Particularly regarding Husic, a genuine policy thinker and contributor, a ground-breaking Muslim MP and potential Labor leader, it seems Albanese prefers a failed state premier who couldn’t even win a by-election against an undistinguished backbencher when the Coalition was tanking in the polls. Her ascent obscures the fact that Husic effectively refused to serve under Albo, and that all is not hunky-dory in the Labor caucus in the wake of its election loss.
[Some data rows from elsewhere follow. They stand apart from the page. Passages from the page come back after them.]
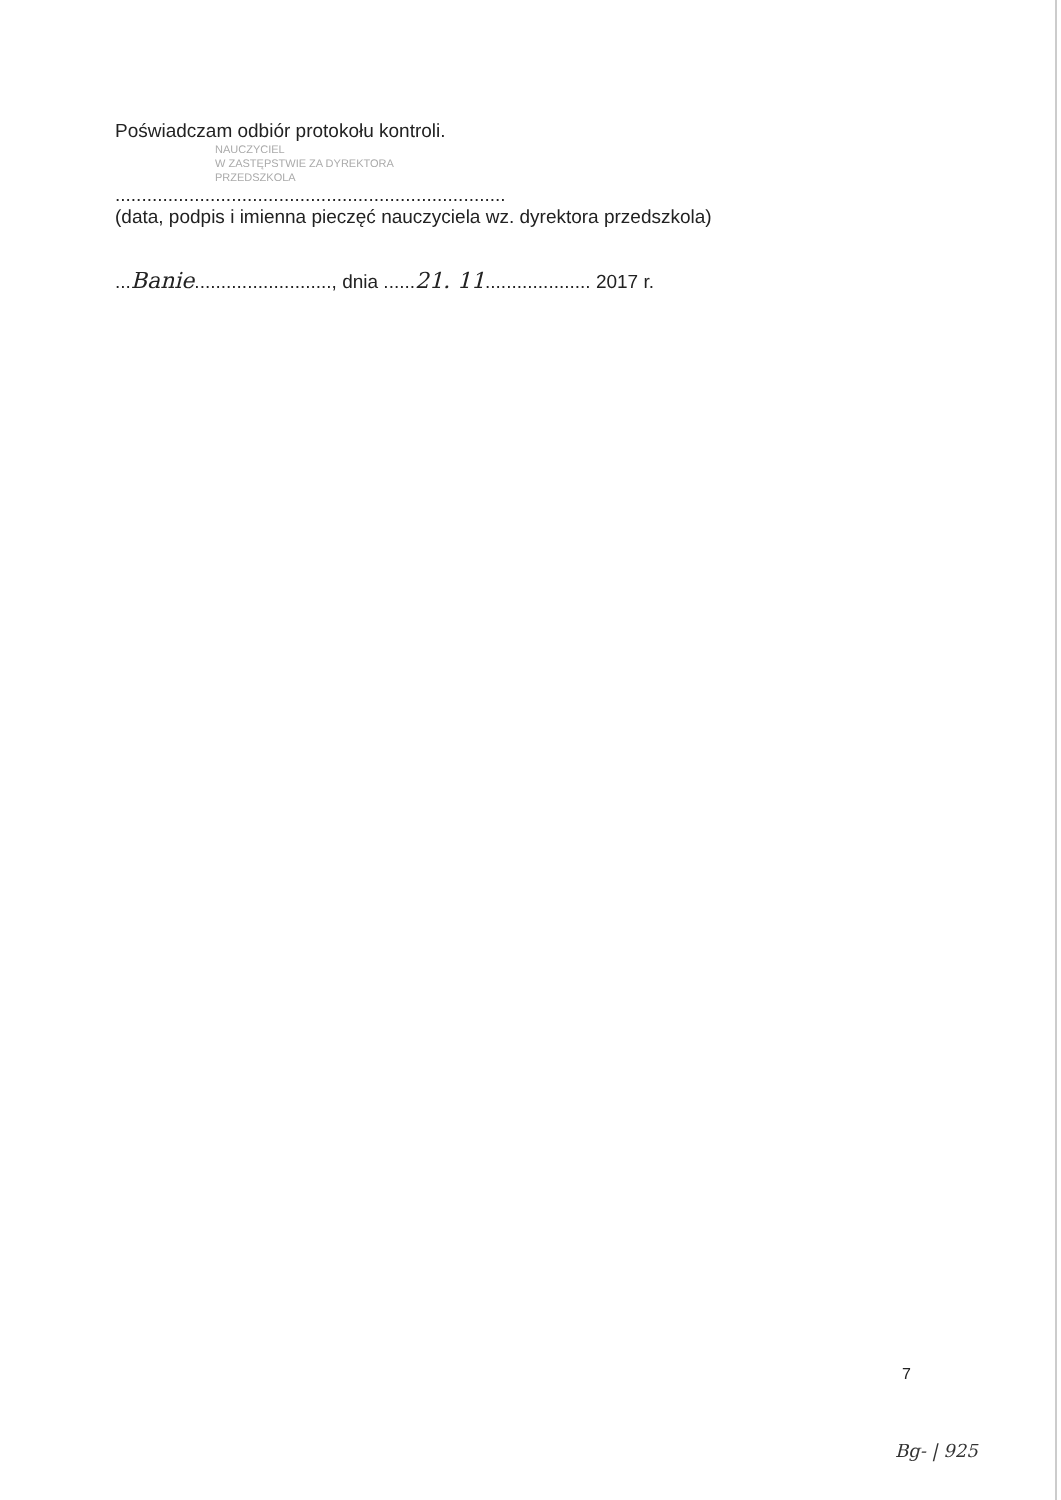Poświadczam odbiór protokołu kontroli.
NAUCZYCIEL
W ZASTĘPSTWIE ZA DYREKTORA
PRZEDSZKOLA
..........................................................................
(data, podpis i imienna pieczęć nauczyciela wz. dyrektora przedszkola)
...Banie.........................., dnia ......21. 11.................... 2017 r.
7
Bg- | 925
Hopefully Husic’s noble Captain Oates impersonation is appreciated gratefully by Keneally, but now she’s got what she wanted all it’s achieved is one very talented shadow minister has been sacrificed for her, weakening the Labor team as a whole. Ed’s just collateral damage.

Looking forwards, now we have a portfolio contest between Keneally and Home Affairs minister Peter Dutton, who in April she labelled as “the most toxic person in the Liberal party”, and Dutton hasn’t wasted time to strike back and, with her social media posts and pre-return to politics Guardian columns playing to the luvvies and excoriating Dutton, boat turn backs and mandatory detention, her on-the-record contributions offer rich pickings for the government.

Whatever one thinks of the politics and morality of border protection and mandatory detention, the Home Affairs battle between Dutton and Keneally will be one to watch. When two politicians hate each other so much, the fireworks will be spectacular and no prisoners taken.

But looking backwards, the mysterious rise and rise of serial loser Kristina Keneally reminds one of Tom Lehrer’s satirical song about German turned American rocket scientist Wehrner von Braun, who he described, rightly, as “a man whose allegiance is ruled by expedience”.

Based on her Labor career up until now, a casual political observer would be entitled to conclude expedience helps shape Keneally’s allegiances too. In investing so much of his political capital as new Labor leader in fast-tracking Keneally, Albanese had better hope that should his leadership runs into trouble that KK returns his loyalty and doesn’t race to change her Twitter pic as she did for him when Shorten bit the dust.

But perhaps Lehrer’s scathing take on von Braun’s loyalties also applies to Albo and his star protégée: “When the rockets go up who cares where they come down? That’s not my department, says Wehrner von Braun”.